Azevedo tornou-se, assim, um polo que unia todos os que viriam a vincular-se ao Clube: recebia e dava recados e notícias, comunicava eventos, executava serviços externos, compras (e seu crédito ou seriedade pessoal funcionava também); em tempo de política interna, não se envolvia, a tudo assistindo com silêncio de uma estátua, mas se podia perceber que ele não se alheiava à disputa, fazendo juízo de valor sobre as questões e as pessoas envolvidas; de uma fidelidade absoluta ao seu Clube, para ele uma Instituição, uma causa, foi de honestidade absoluta.

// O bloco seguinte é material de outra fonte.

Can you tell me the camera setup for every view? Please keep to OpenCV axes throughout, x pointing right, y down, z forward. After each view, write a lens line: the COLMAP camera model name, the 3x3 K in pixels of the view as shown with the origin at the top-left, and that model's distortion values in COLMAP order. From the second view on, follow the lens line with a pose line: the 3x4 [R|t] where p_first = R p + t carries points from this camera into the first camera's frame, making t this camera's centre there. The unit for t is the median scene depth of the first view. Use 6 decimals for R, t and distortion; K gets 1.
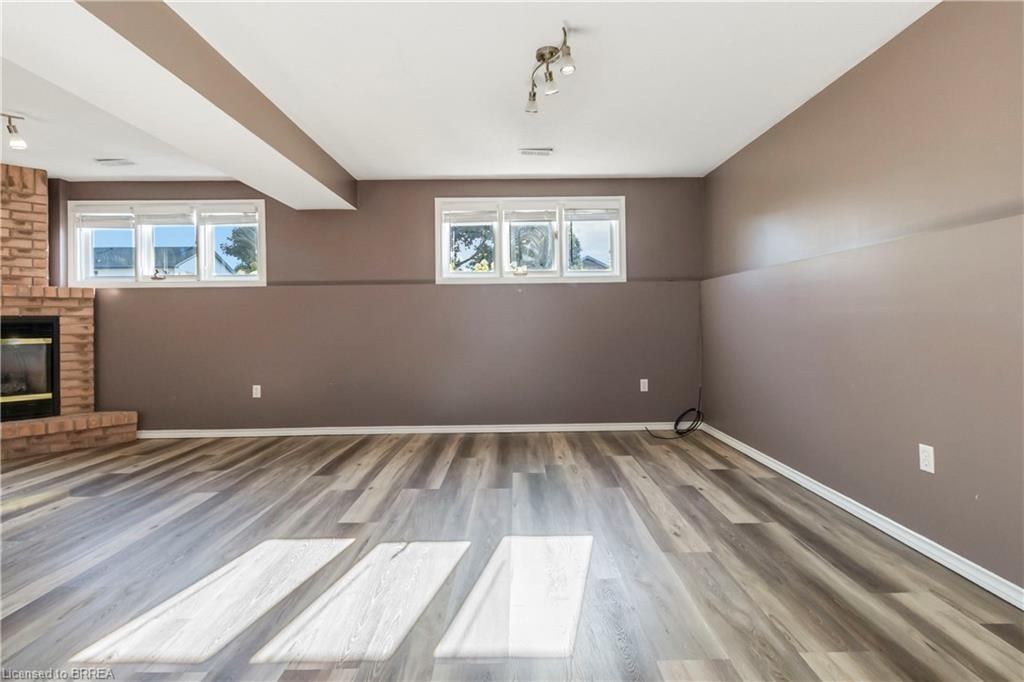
lens RADIAL K [[478.0, 0, 514.5], [0, 478.0, 332.9], [0, 0, 1]] dist [0.011398, -0.000333]
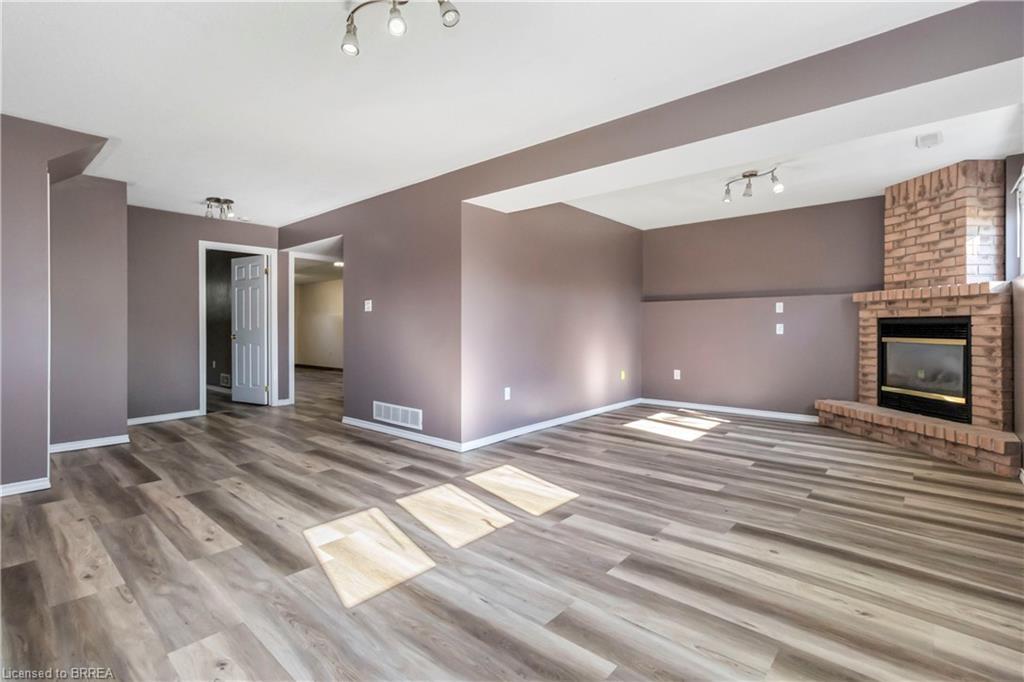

Por todas estas razões, também por muitas desconhecidas e de seu temperamento, após abandonar o futebol e a ser tão somente funcionário-administrativo, Azevedo teve uma fase de certa agressividade, melhor diria, intolerância, talvez já enfastiado ou desgastado com o pouco reconhecimento financeiro que se lhe davam, ainda mais já com novas responsabilidades familiares, também com o acúmulo de trabalho e largo tempo sem descanso, pois jamais tirou férias. Foi quando o Conselheiro Dr. Josias Faria fez uma campanha para oferecer pelo menos uma casa ao incansável Azevedo, o que não sei se efetivado.

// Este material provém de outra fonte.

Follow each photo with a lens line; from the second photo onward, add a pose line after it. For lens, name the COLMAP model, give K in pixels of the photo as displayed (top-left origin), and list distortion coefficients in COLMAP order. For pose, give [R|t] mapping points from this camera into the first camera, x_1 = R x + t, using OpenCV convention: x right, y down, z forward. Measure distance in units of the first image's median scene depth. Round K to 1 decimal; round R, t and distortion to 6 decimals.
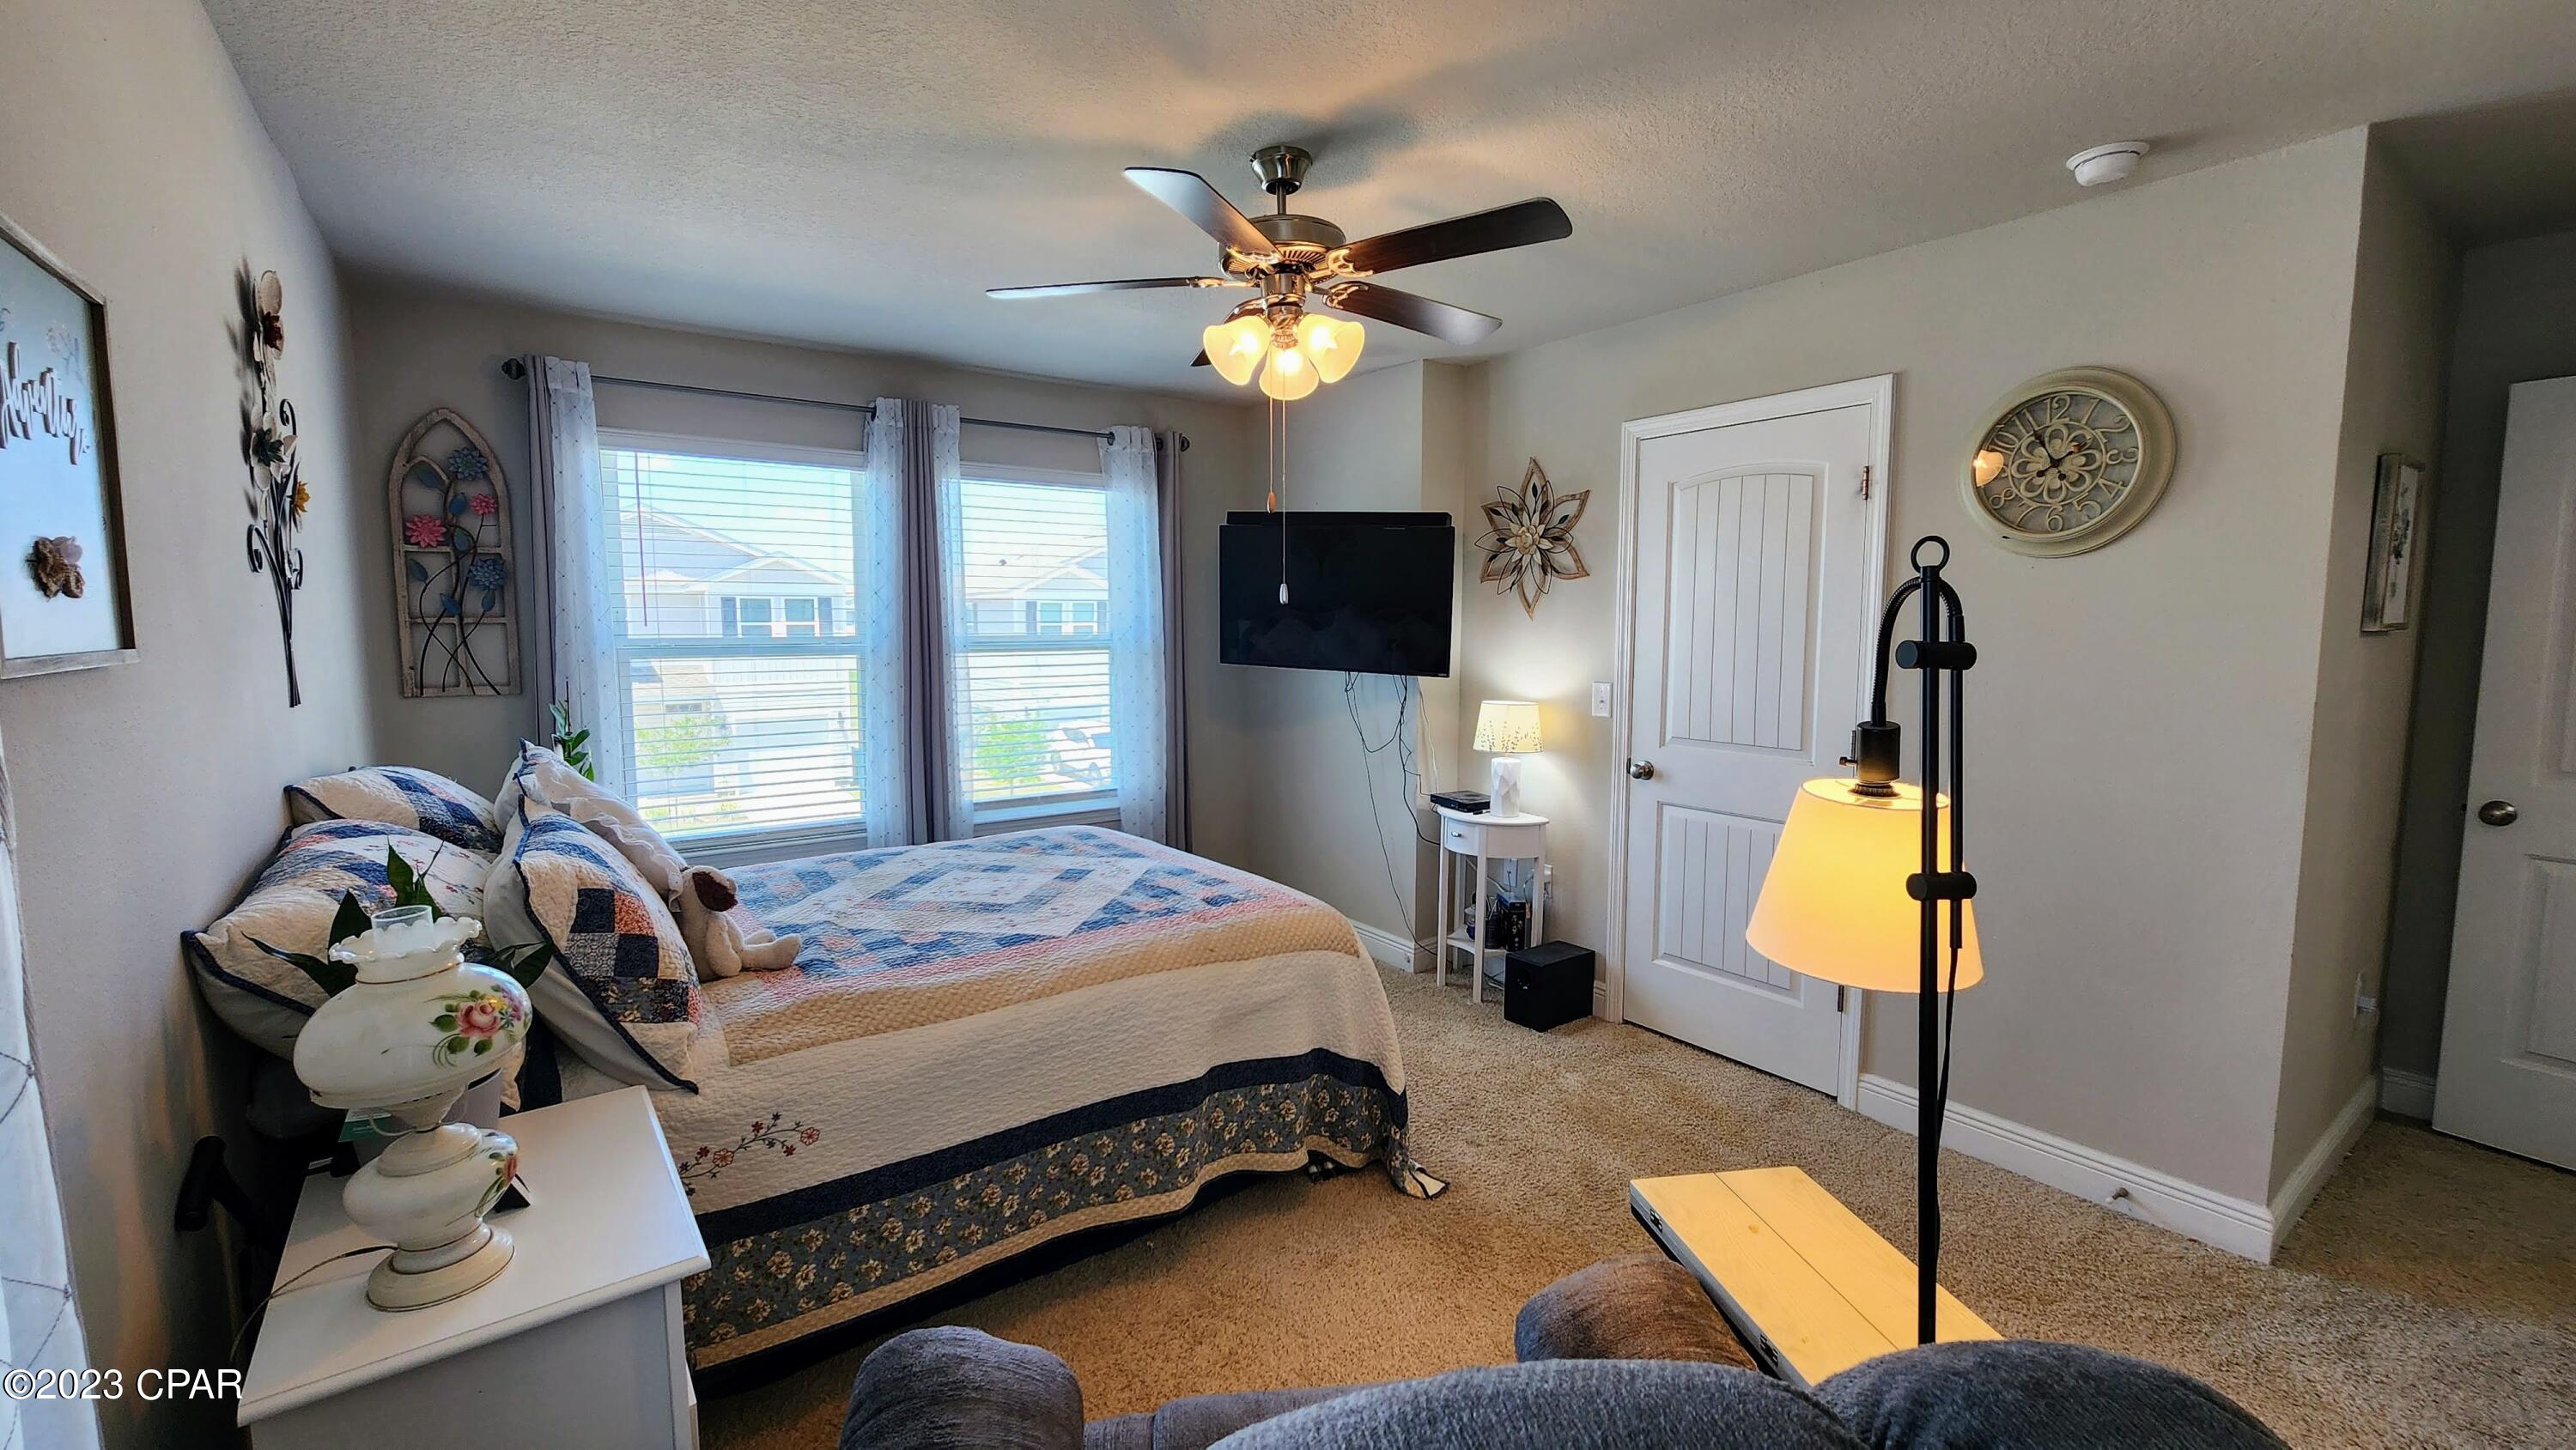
lens RADIAL K [[1052.2, 0, 1276.4], [0, 1052.2, 721.6], [0, 0, 1]] dist [-0.000410, 0.000046]
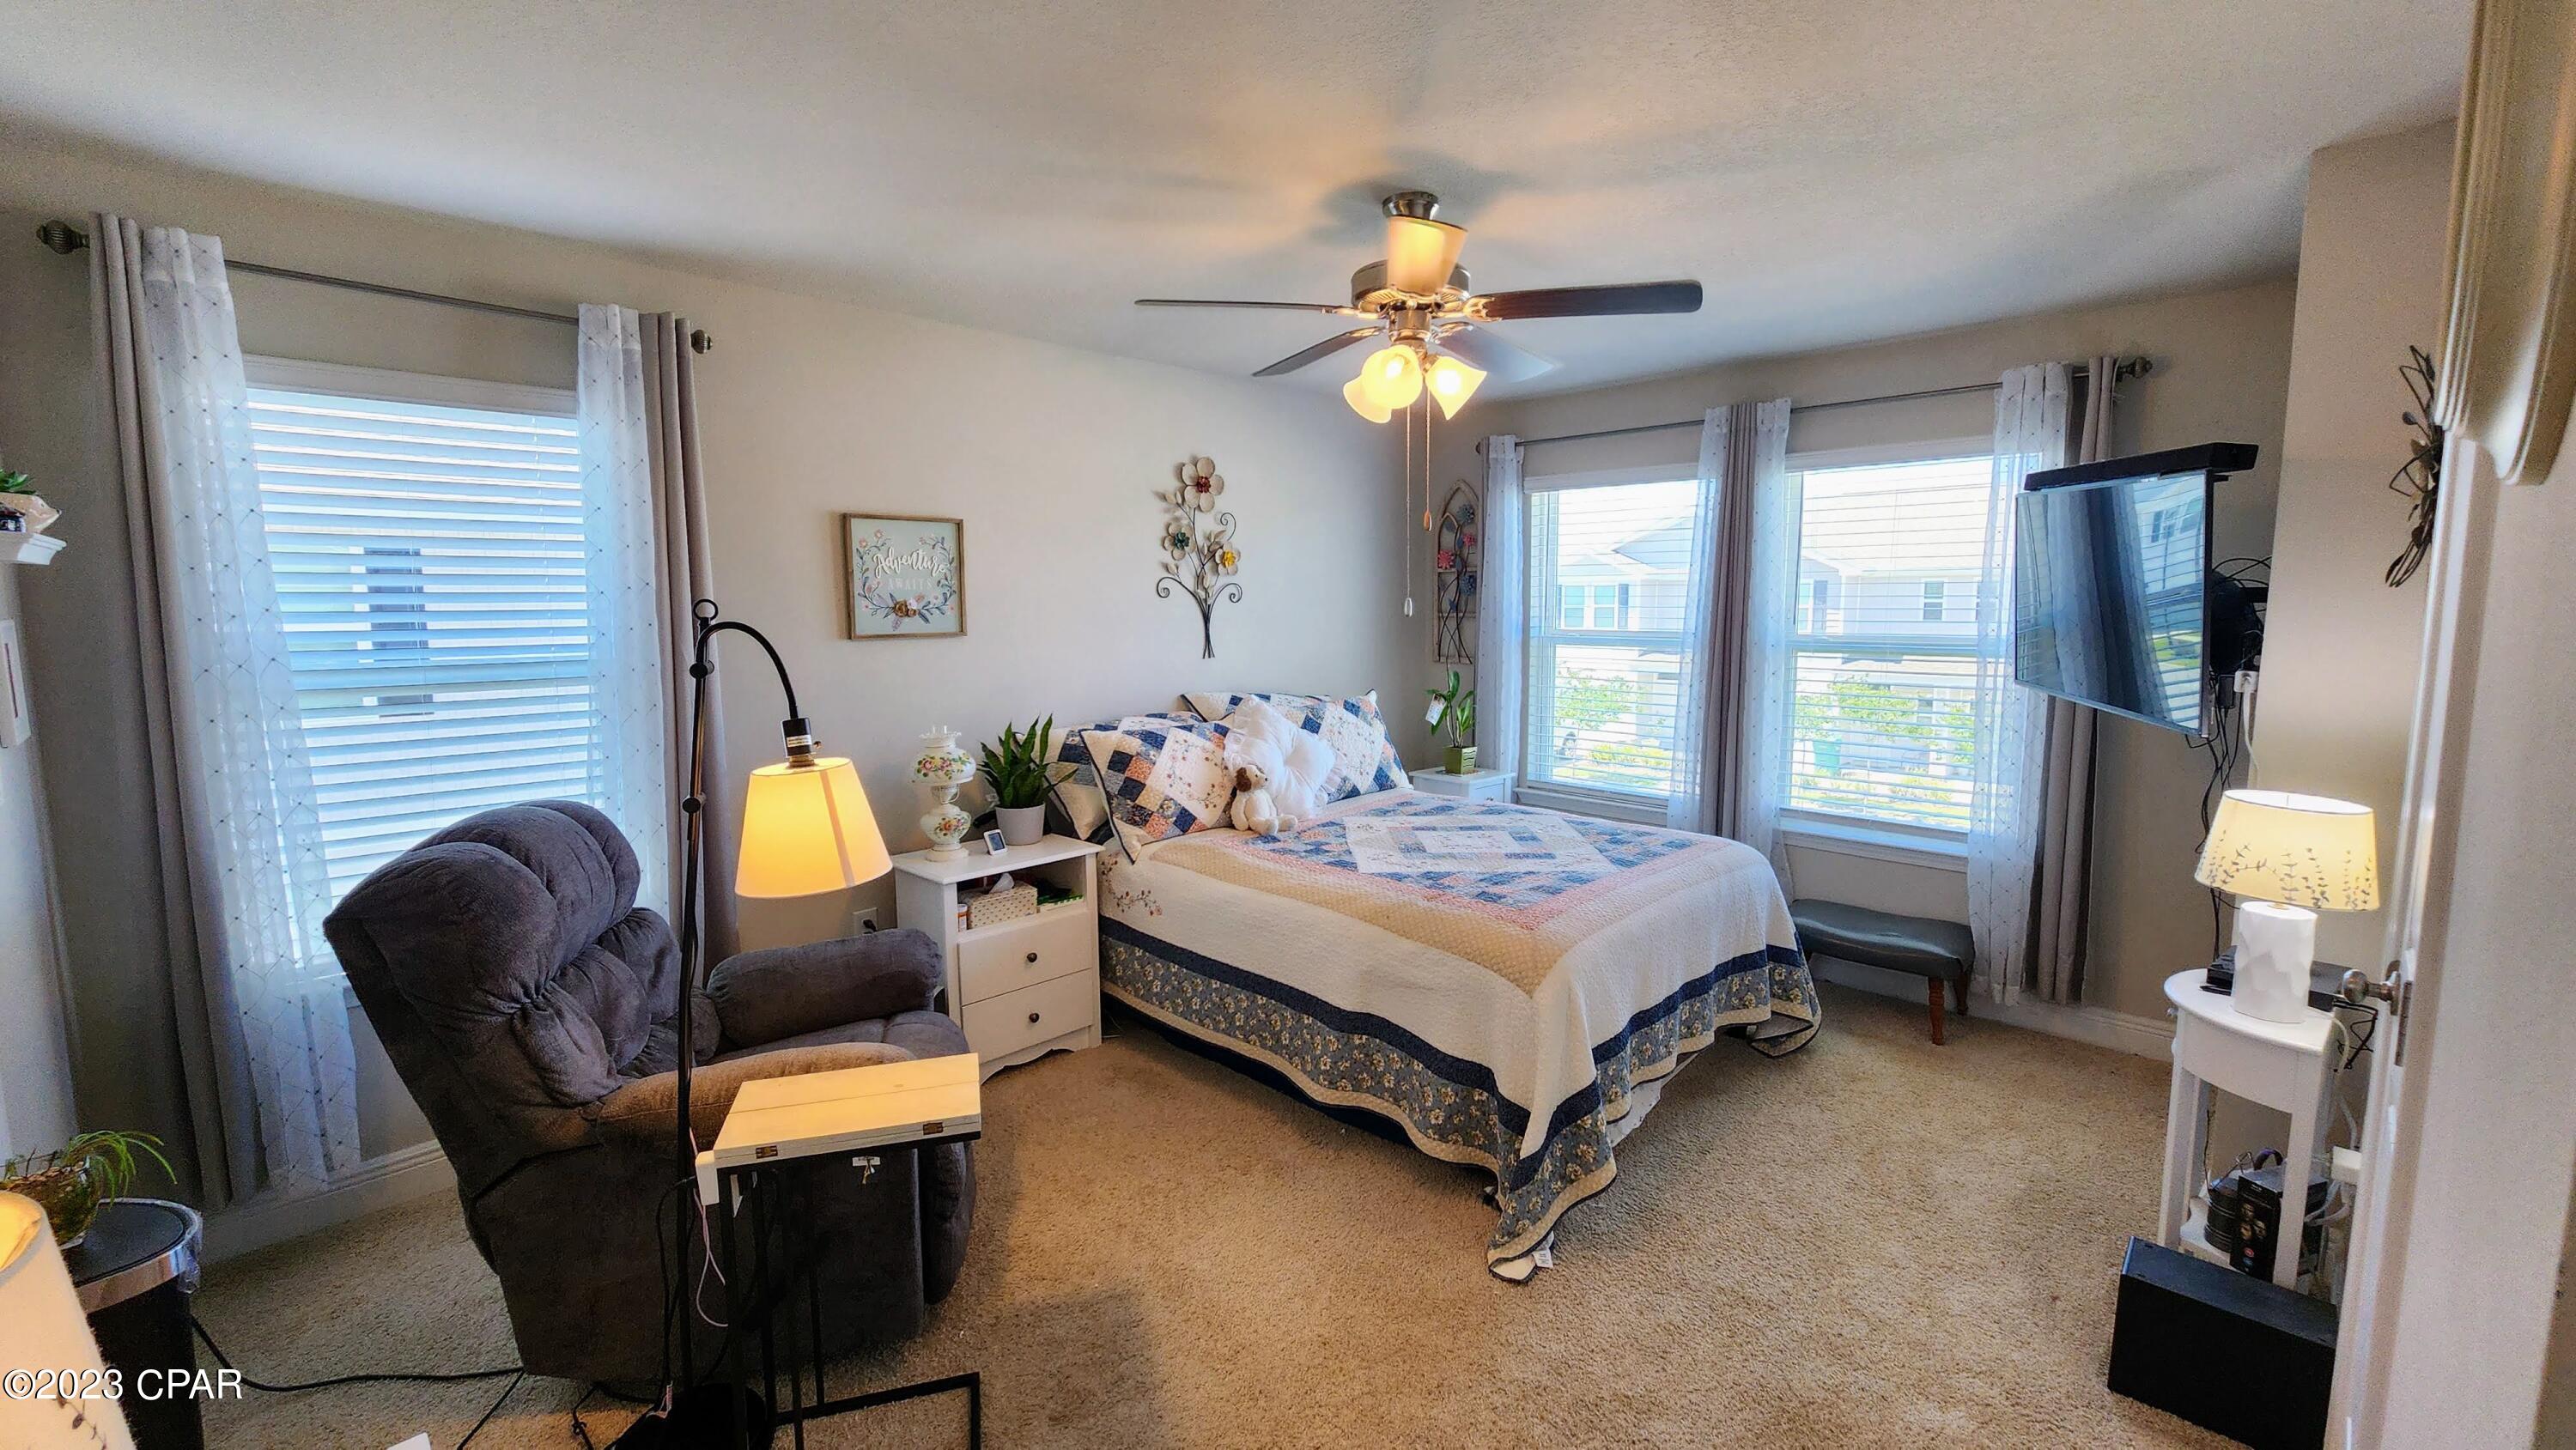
lens RADIAL K [[1052.2, 0, 1276.4], [0, 1052.2, 721.6], [0, 0, 1]] dist [-0.000410, 0.000046]
pose [[0.156099, 0.113157, -0.981238, 0.892349], [-0.093771, 0.990627, 0.099322, -0.084048], [0.983280, 0.076508, 0.165247, 0.591015]]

Continuava a faina de serviços de Azevedo, agora em fase mais estável e amena, fazendo de tudo, até mesmo decorações das festas juninas, lembrança que me ocorreu na última vez que estive no Barro Preto. Tornou-se um elo entre a “turma do Barro Preto” ou dos que por lá passavam fortuitamente. Todos lhe levavam “aquela” mais pura e mais antiga, que veio de longe, que não está à venda, muito especial, que ele distribuia em goles ao mais privilegiado. A certa altura, quem pretendia fazer uma “fezinha” no bicho, podia driblar a Polícia com a ajuda gostosa do Azevedo. Tudo para servir aos amigos. E eu, na última hora do dia 23 de dezembro de 1948, véspera do Natal, arrisquei o número de uma ficha que estava sobre a mesa do Azevedo: 1307. E deu na cabeça. Agora, na minha casa pobre e modesta ia haver ceia de Natal.

Ganhei duas vezes na Loteria : uma no milhar; outra em ter convivido e ser amigo de José Alves de Azevedo, um nome que se integra à História do Cruzeiro Esporte Clube.